Frog

Mo Yan's Frog is as alien and upsetting as good science fiction. His first novel since winning the 2012 Nobel Prize in Literature opens in 1960, in a village where all newborn children are named after body parts. A classroom of 35 starving students discover that they can eat coal to survive. The novel becomes truly surreal when it gets to China's disturbing, viciously enforced one-child policy.

Narrator Wan Zu ("Foot"), nicknamed Tadpole, is gathering material about his indomitable aunt Gugu, who was the first professional midwife in Northeast Gaomi Township, the locale of many Mo Yan novels. Gugu is the best there is; she's also the aggressive enforcer of the Party's one-child policy and is responsible for more than 2,000 involuntary abortions. She stands at the center of the novel, and carries it largely unsympathetically. When Tadpole's lovely wife refuses to abort her second pregnancy, Gugu swears to uphold the Party policy. That Mo Yan (POW!) manages to make her ultimately self-aware and forgivable is a measure of his constant compassion toward mistake-makers.

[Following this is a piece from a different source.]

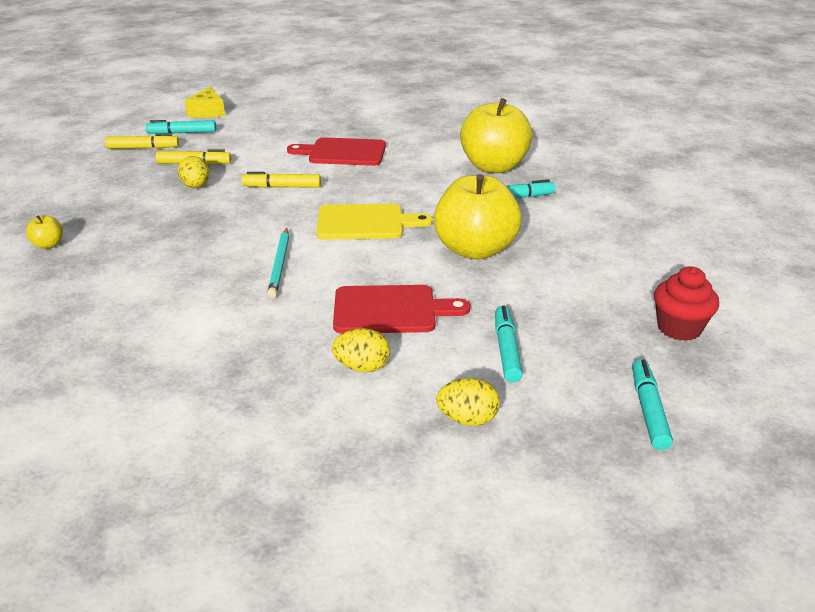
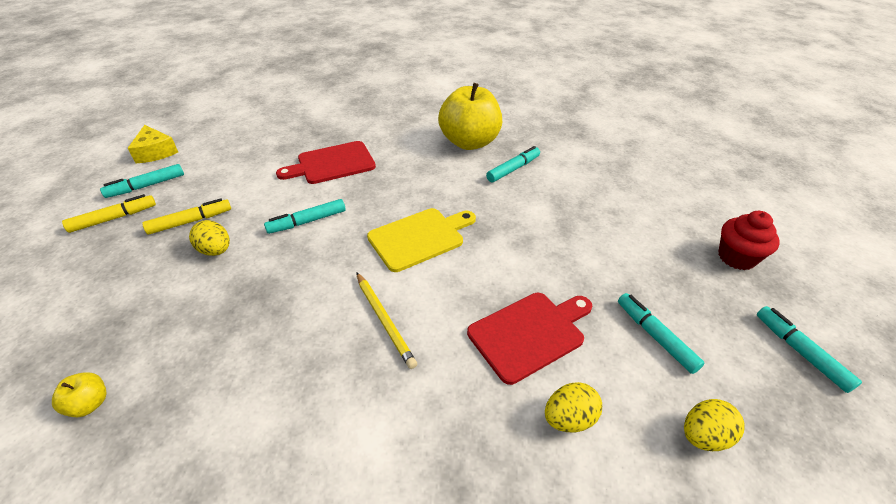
camera: 30 degrees left, 10 degrees up
(279, 264) = (384, 320): turquoise pencil -> yellow pencil
(282, 187) = (307, 221): yellow marker -> turquoise marker
(475, 250) = (533, 234): yellow apple -> none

Frog is a big, challenging novel with a dizzying number of characters with similar names, but the narrative thrills far outweigh the confusion. The final section of the book is the script of the play that Tadpole has been trying to write throughout the story, in which Gugu finally confronts her own guilt for following Party directives, a theatrical conclusion to Mo Yan's portrait of a brilliant doctor who makes some horrible politically driven choices while dedicating her life to her community. --Nick DiMartino, Nick's Picks, University Book Store, Seattle, Wash.